Driving across Biscayne Bay on the palm-lined MacArthur Causeway that runs between downtown Miami and South Beach, just past the cruise ships moored at the Port of Miami there is a bridge that leads over to the ritzy area of Palm Island. As the guard opens the gate and you proceed onto the island, the first thing you pass is a children’s playground full of swing sets, slides and see-saws. But half a century ago this location was an altogether different sort of playground, and it was definitely not for kids. From 1940 through the early ’60’s this was the location of the world famous Latin Quarter Nightclub.
Owned by Lou Walters, father of ABC 20/20’s Barbara Walters, the Latin Quarter was a mid-century Mecca for big-named entertainers who performed for winter crowds of tourists and celebrities arriving in Miami Beach each December. Entertainers like Frank Sinatra, Dean Martin & Jerry Lewis, Jack Benny and Tony Bennett all intermingled with waves of high-kicking chorus girls to perform three shows a night at the Latin Quarter.
Initially created in Boston in 1937, and later in New York City, Miami Beach’s version of the Latin Quarter opened in 1940 under the direction of Lou Walters and his partner E.M. Loew, the brilliant theatrical tycoon and owner of the vast Loew’s Theatres empire.
Modeled somewhat after the Moulin Rouge in Paris, the Latin Quarter prided itself in having the best and most beautiful dancers in the world. Tryouts were held all across America and Europe, at the Palladium in London and Club Lido in Paris, to find that certain handful of girls that “sparkled and shined.” They were billed as “Latin Quarter Dancers of Today, Hollywood Stars of Tomorrow.”
Costume ideas were submitted directly to Walters by the leading fashion designers of the day and manufactured by the Latin Quarter’s own full-time costume maintenance staff. Costumes were created for specific dancers to “enhance their best features,” as the club’s PR department proudly stated. The typical joke between Latin Quarter dancers as they took the stage in their semi-nude costumes went something like, “Gee, when I think of the money I wasted on singing lessons…”
The Latin Quarter’s success also spilled over to Las Vegas when Walters booked his Latin Quarter Revue into the Riviera Hotel in 1956, where he once put Zsa Zsa Gabor on stage in a $17,000 gown—big money in those days. Walters was also instrumental in bringing Les Folies Bergere to the Tropicana Hotel on New Year’s Eve, 1959. The show went on to become the longest running theatrical production in the world.
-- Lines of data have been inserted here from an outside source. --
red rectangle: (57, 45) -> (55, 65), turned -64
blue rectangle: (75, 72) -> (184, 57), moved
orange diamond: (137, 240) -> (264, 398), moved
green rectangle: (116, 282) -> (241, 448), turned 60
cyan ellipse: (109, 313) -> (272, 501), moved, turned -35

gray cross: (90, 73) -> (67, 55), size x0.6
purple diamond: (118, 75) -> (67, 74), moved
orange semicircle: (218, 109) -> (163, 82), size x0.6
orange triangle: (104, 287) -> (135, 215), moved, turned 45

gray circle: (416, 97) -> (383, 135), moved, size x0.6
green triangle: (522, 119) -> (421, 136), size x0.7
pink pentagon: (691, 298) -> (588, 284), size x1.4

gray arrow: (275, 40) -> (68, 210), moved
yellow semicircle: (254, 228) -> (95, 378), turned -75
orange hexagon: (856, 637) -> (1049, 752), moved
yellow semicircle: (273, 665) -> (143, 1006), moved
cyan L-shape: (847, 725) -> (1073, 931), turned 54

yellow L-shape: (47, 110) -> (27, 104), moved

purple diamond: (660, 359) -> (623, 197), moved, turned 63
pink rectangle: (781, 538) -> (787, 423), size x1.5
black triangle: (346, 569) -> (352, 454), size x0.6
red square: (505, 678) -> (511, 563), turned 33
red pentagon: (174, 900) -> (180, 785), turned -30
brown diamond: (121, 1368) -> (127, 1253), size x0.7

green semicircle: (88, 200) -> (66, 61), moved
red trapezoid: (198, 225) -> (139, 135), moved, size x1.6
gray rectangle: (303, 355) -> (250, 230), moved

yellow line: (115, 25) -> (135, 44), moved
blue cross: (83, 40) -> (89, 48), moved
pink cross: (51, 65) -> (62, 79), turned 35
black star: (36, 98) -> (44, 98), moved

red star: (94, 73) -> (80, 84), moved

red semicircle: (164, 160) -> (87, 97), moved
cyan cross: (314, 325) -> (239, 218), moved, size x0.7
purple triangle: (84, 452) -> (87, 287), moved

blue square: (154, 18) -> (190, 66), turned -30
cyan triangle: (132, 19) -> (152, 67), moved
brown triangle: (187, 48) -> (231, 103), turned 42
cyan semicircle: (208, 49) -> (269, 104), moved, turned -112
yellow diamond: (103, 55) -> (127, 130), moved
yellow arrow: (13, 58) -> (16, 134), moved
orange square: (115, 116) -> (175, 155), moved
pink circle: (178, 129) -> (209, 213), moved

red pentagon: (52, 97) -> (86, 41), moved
By the early 1960’s, the Miami Beach nightlife scene had migrated to Millionaire’s Row on upper Collins Avenue. Huge new oceanfront hotels produced dazzling floor shows and competed against each other for both the official title of Hotel of the Year, and the unofficial moniker of hottest spot on the strip. Nightspots like Eden Roc’s Mona Lisa Room and the Fontainebleau’s La Ronde Room booked the top bands, singers and comedians for the season and packed in the tourists year after year. So too, did Lou Walters. After the Latin Quarter, Walters moved his show to the Carillon, 1959’s Hotel of the Year, where his elaborate productions were considered the best on the beach for several years.
But, one by one the independent nightclubs closed their doors. Ciro’s, Copa City, the Beachcomber and even the dazzling Latin Quarter all passed into nightlife history. Some say it was the very same oceanfront hotels with their cut-throat competition for tourist’s dollars that finally killed off the independent clubs in Miami Beach during the 1960’s. Others say it was the evolution of jet-travel to distant and more exotic destinations that did them in. Who knows for sure. But the fact remains that, for a brief period fifty years ago, 159 Palm Island Drive was the hottest address in American nightlife.